Walmart on Tuesday also said it would be increasing the pay for some roles at its Auto Care Centers, including a team lead position and a tech position.

“We’re proud to continue investing in Walmart’s legacy by introducing new job opportunities and raising pay,” Furner said.

A report from investment firm Jeffries Wednesday estimated Walmart's total average hourly wage will increase 6% year over year, on top of an 8% increase taken last year. 

"We view the wage increases as a potential near-term drag on margins, but a necessary investment to attract and retain associates," Jeffries said in its report. "In 2015, Walmart announced the first of many rounds of wage investments, and since then, Walmart wage growth has outpaced that of the broader economy most years."

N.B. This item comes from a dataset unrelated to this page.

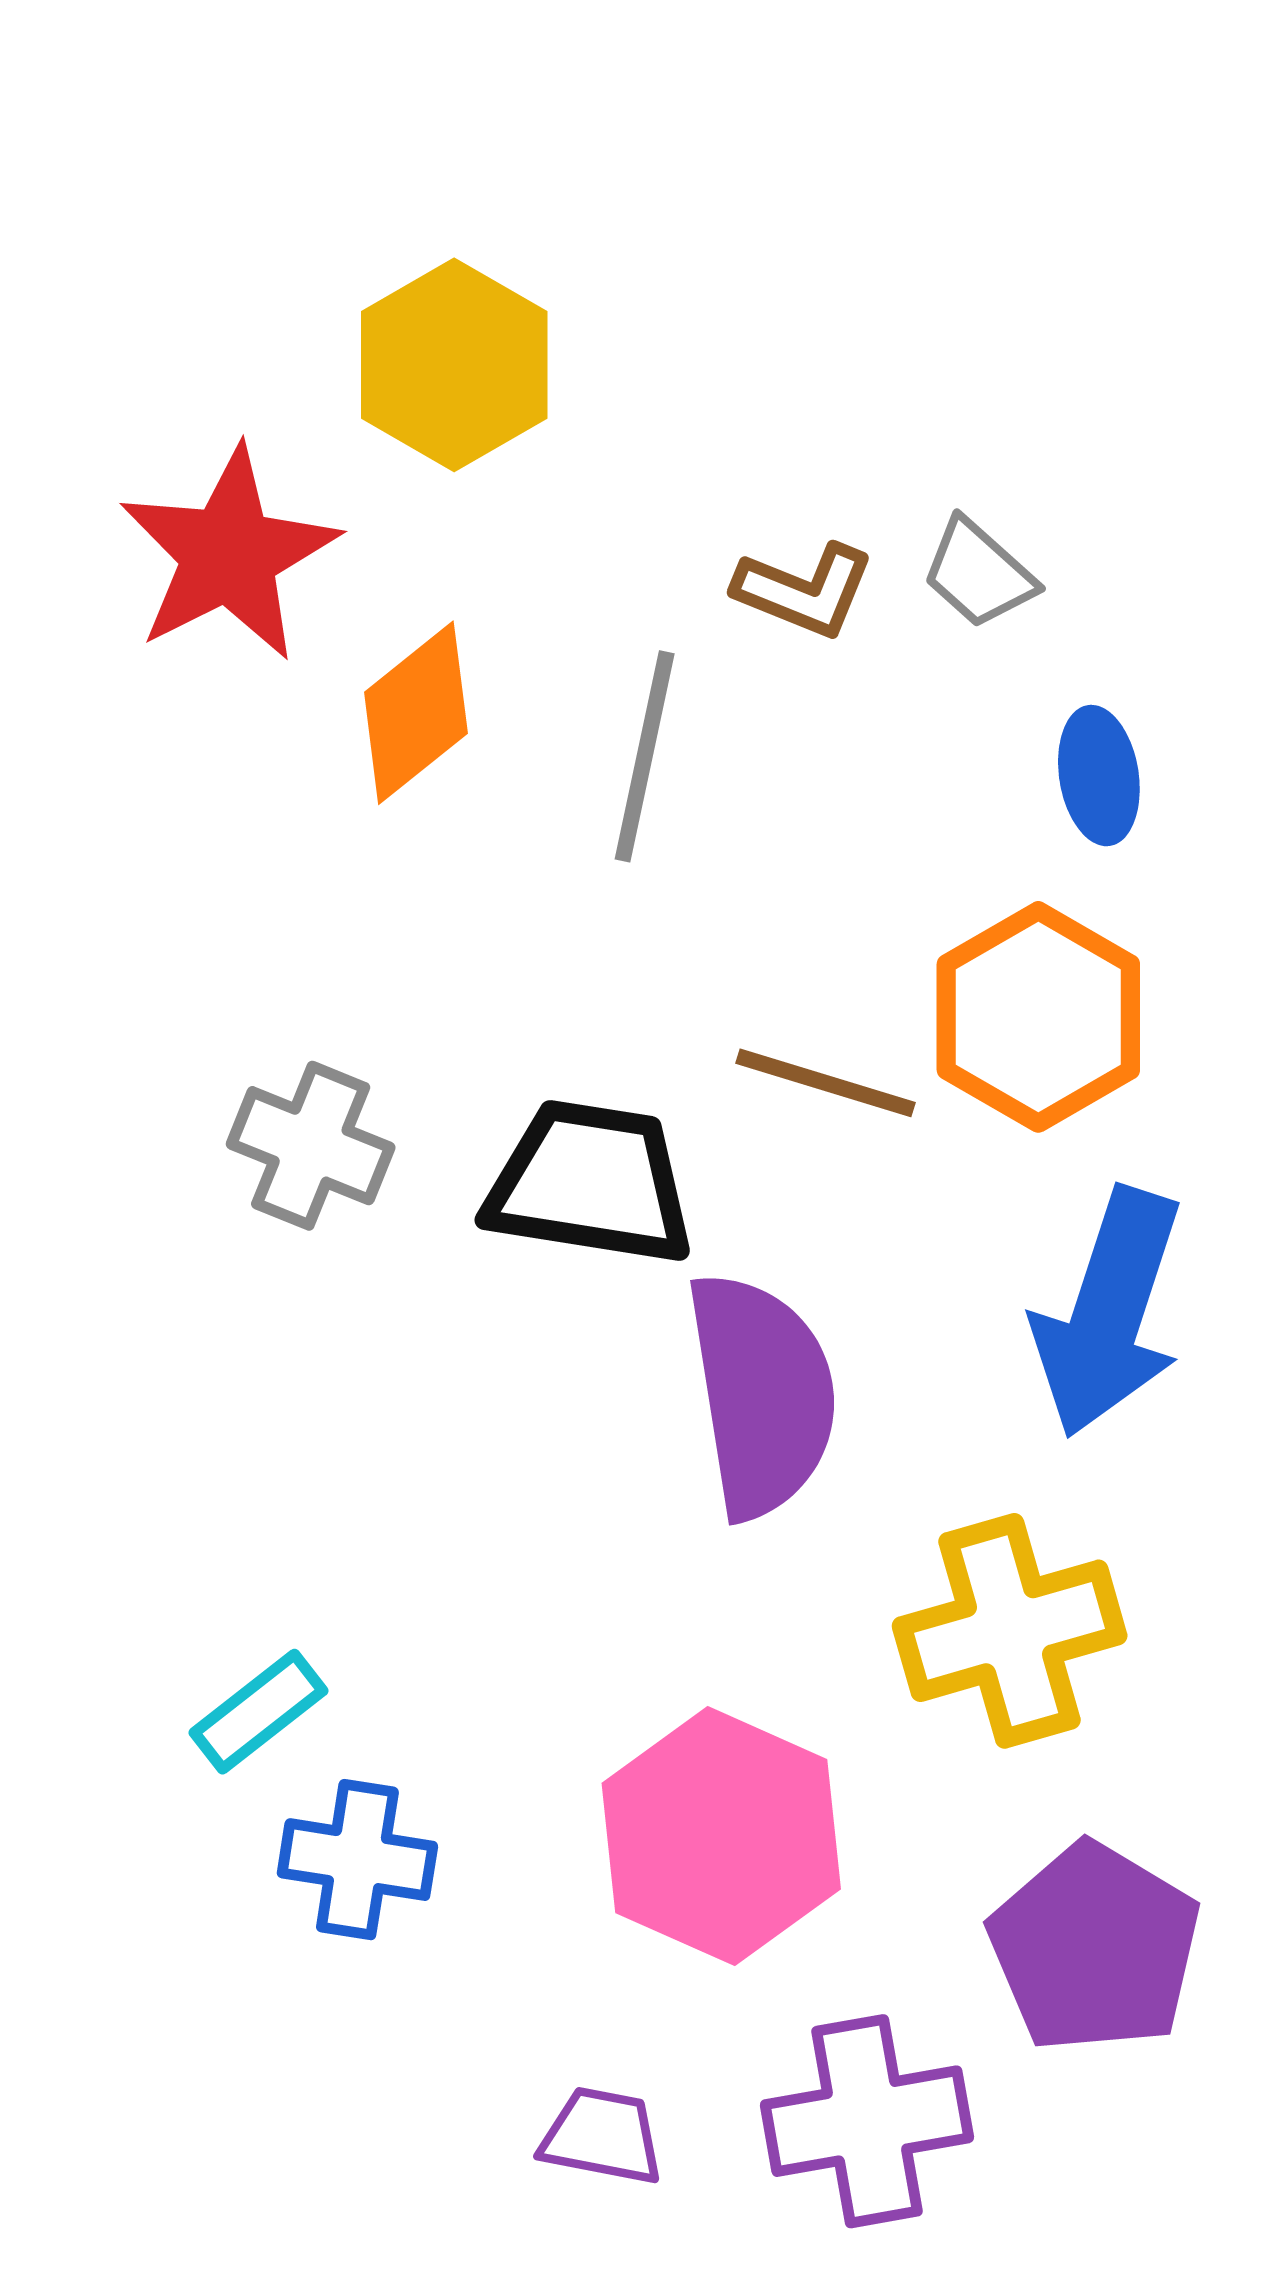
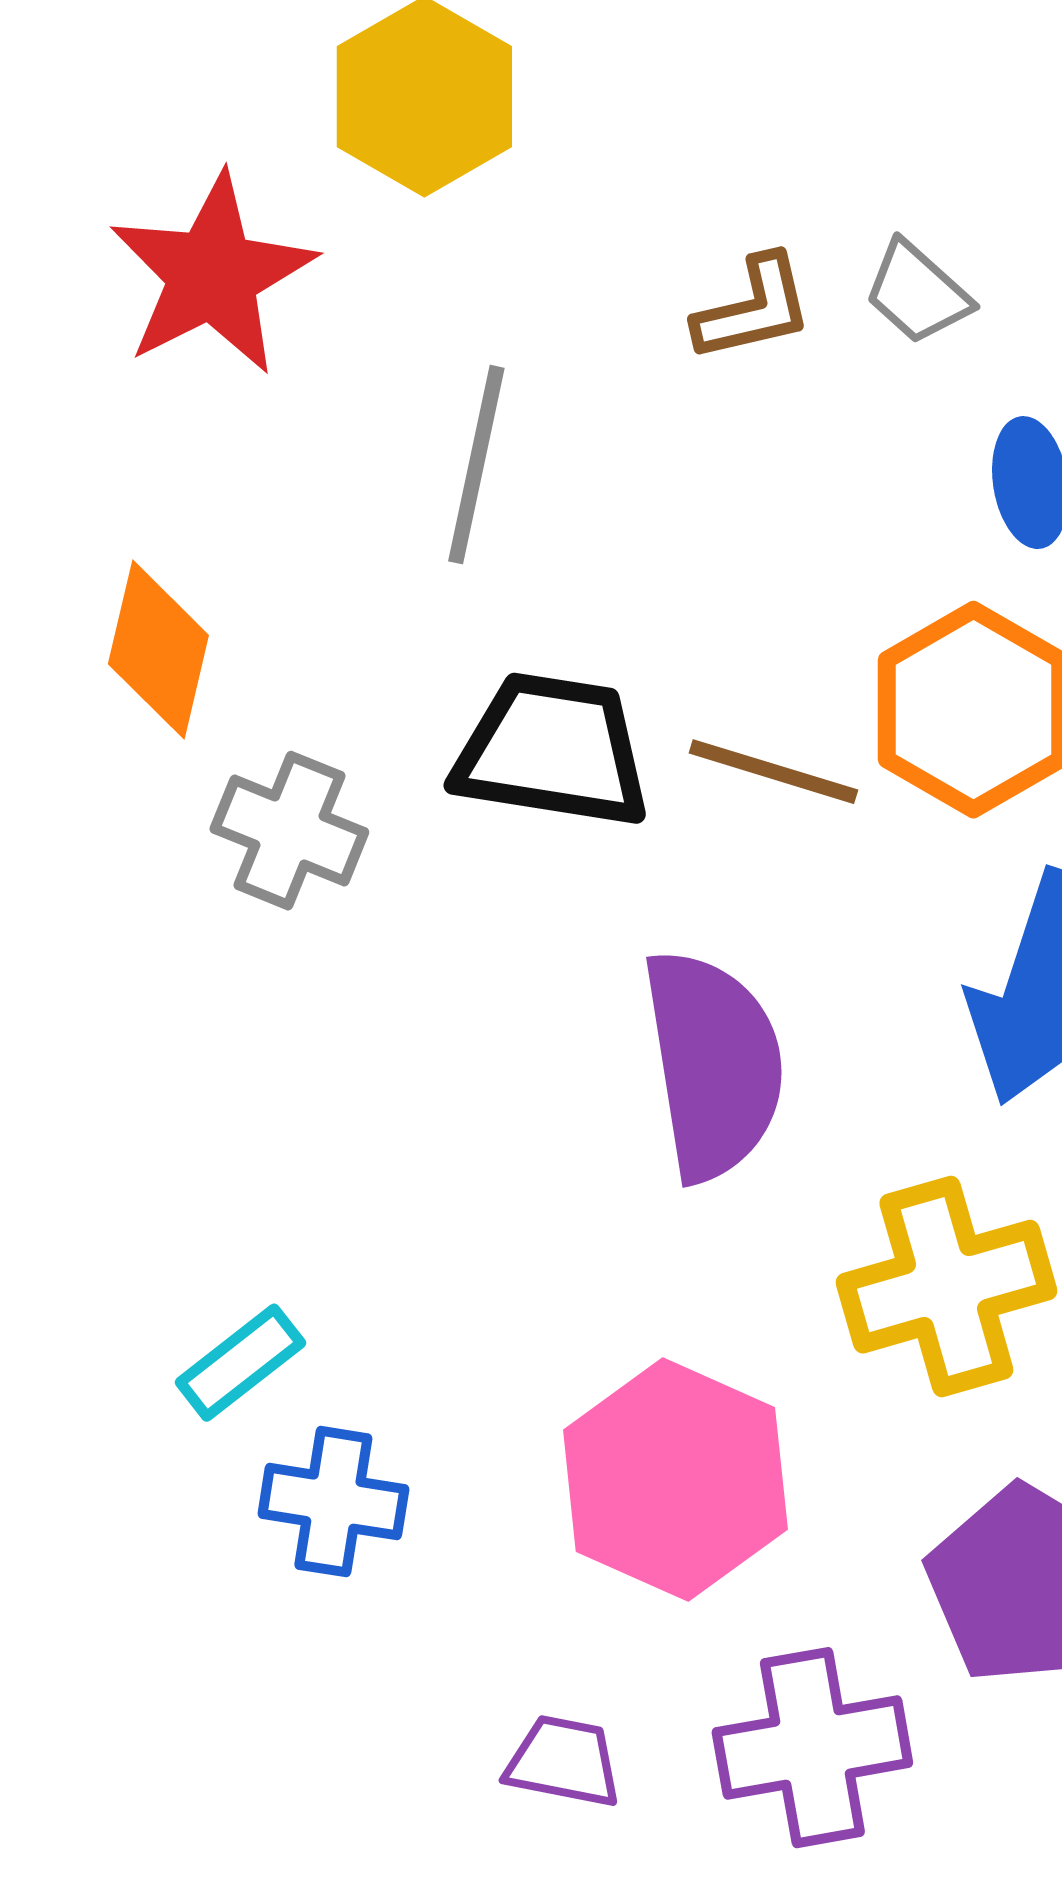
brown L-shape: (804, 590) -> (753, 309), turned -35
orange diamond: (416, 713) -> (158, 650), moved, turned -38
gray line: (645, 756) -> (476, 465), moved
black trapezoid: (590, 1183) -> (552, 751), moved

Last February, Minneapolis-based Target Corporation announced a new starting wage range of $15 to $24, saying it would invest up to $300 million in enhanced pay and benefits. Target began paying a starting hourly wage of $15 in 2020.

"Our team is at the heart of our strategy and success, and their energy and resilience keep us at the forefront of meeting the changing needs of our guests year after year," Target Chief Human Resources Officer Melissa Kremer said in a news release in February. "We want all team members to be better off for working at Target, and years of investments in our culture of care, meaningful pay, expanded health care benefits and opportunities for growth have been essential to helping our team members build rewarding careers."

Pay rates in grocery and other service industries have climbed since the pandemic as workers who’d been deemed “essential” began demanding higher pay.

The federal minimum wage remains at $7.25 an hour, a number that has not changed since 2009. Many states, though, mandate a higher minimum wage, such as California ($15.50 an hour), Washington ($15.74 an hour) and New York ($14.20 an hour), according to the Department of Labor.

This story has been updated with analyst information.